_WHAT IS REQUIRED_
Every line from the one with "256 171 606.2" through the end of the material should be written out character for character. Lines before it are excluded.

[PROVIDED MATERIAL Boundary: Start]

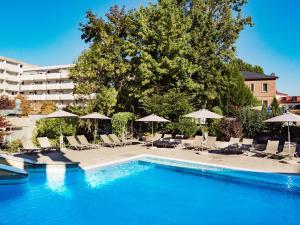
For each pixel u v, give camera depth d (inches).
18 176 546.3
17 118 930.1
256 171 606.2
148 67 1208.8
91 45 1326.3
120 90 1327.5
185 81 1238.3
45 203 491.2
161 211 471.8
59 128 962.7
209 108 1488.7
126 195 543.8
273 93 2251.5
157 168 746.8
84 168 644.1
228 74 1450.5
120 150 898.7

[PROVIDED MATERIAL Boundary: End]

_OUTPUT_
256 171 606.2
148 67 1208.8
91 45 1326.3
120 90 1327.5
185 81 1238.3
45 203 491.2
161 211 471.8
59 128 962.7
209 108 1488.7
126 195 543.8
273 93 2251.5
157 168 746.8
84 168 644.1
228 74 1450.5
120 150 898.7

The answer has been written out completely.